What is your relationship with the HOA? Are you just a member or are you a paid employee? Do you really need this headache in your life? Unless running IT for your HOA is your lifelong ambition, you might consider deferring control of this system to the gentleman who wants electronic voting and let him spend the time and effort implementing the nonsense he advocates.
I'm not a lawyer, but it sounds like you are going down a rocky road (forcing technology on an unwilling audience) because you think you are supposed to. The easiest solution is probably just to get a lawyer to confirm your understanding of the law and potentially just keep voting the way you are currently voting.
A few responses: 1. The board knows (and I'm totally aware) that the state law doesn't require the HOA to use electronic voting. But there are number of association members who want to and keep bringing it up. And the one doing the recommending, for example, suggests we use a secure Gmail account (2FA making it secure) to collect ballots/notices of ballots with three people having access to the account, but no board members necessarily.
2. Yes to the lawyer. I think this issue is in line for review (that's how much crap is happening).
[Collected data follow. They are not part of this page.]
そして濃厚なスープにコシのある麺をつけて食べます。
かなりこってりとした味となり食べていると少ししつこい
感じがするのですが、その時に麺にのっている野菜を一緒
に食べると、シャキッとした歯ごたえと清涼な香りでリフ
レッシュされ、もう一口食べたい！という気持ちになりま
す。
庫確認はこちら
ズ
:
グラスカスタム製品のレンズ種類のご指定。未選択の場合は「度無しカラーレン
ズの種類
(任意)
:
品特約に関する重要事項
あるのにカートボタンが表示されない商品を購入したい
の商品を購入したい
3. Proxies are prohibited by the covenants. Since there are already legal challenges to previous changes, I would not recommend changing them.
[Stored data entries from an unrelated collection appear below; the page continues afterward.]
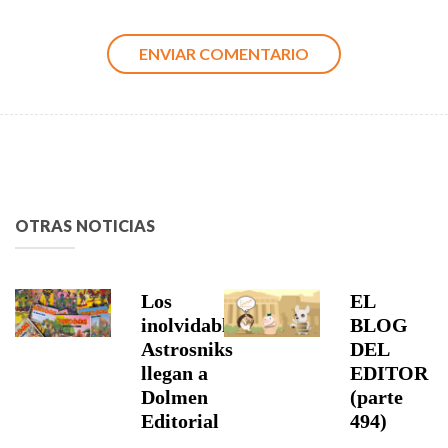
OTRAS NOTICIAS
Los
EL
inolvidables
BLOG
Astrosniks
DEL
llegan a
EDITOR
Dolmen
(parte
Editorial
494)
4. Had not thought of by-phone voting. I love that the IRS does this (did not know before reading here). Chuckling thinking about our implementation!
Again, thank you all. I knew I could count on you.
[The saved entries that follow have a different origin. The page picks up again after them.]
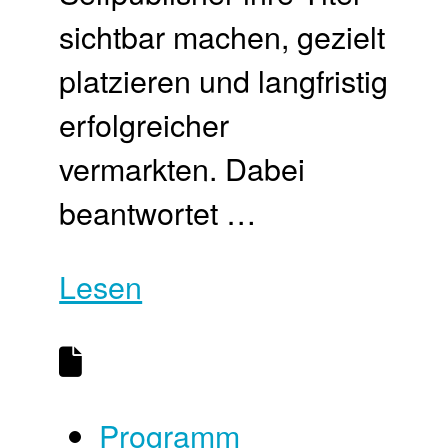
sichtbar machen, gezielt
platzieren und langfristig
erfolgreicher
vermarkten. Dabei
beantwortet …
Lesen
Programm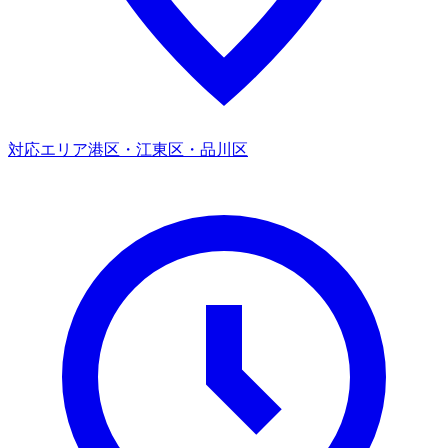
対応エリア
港区・江東区・品川区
That right there will create significant 'befuddlement' for any attempt at 'electronic voting'.
> Can “ensuring” only people who are assoc members happen in a way manageable by non-tech people?
Simply put: no.
Consider that all methods of "authentication" of a human at a remote computer involve the computers verifying that "the human typing" can provide some "secret answer". [1] But "knowing secret answer" only verifies that "the human typing" is the actual authorized human when no one "shares secret answers" with anyone. I.e., all the correct secret answer verifies is "some unknown human responded with the correct response". If there is no "secret sharing" then "provided correct response" reasonably assures that the "unknown human" is the actual authorized one. If secrets are shared, then "provided correct response" does not guarantee that only "the correct human" is typing.
> tell assoc members not to share their password.
While this might prevent a potential "malpractice" lawsuit by having given notice "not to do" something, it does not, in fact, prevent any members from sharing their passwords with anyone. Someone who plans to be on a ship in the south-pacific doing ocean temperature research, out of contact range with the world, during the time of the vote can still "share their password" with their wife/husband/brother/cousin/etc. if they also really want their vote put it (they, of course, also have to trust that their 'proxy' actually votes the way they want). Simply telling a group of people "not to share" their passwords in no way guarantees that all of the group will abide by the request.
[1] do not take 'typing' and 'secret answer' literally, read them broadly as "some user providing a response" in whatever way necessary.
Even if you can only use paper for (say) 50% of the votes, it can reduce your legal issues & uncertainty, while making the technology-challenged members feel less disenfranchised.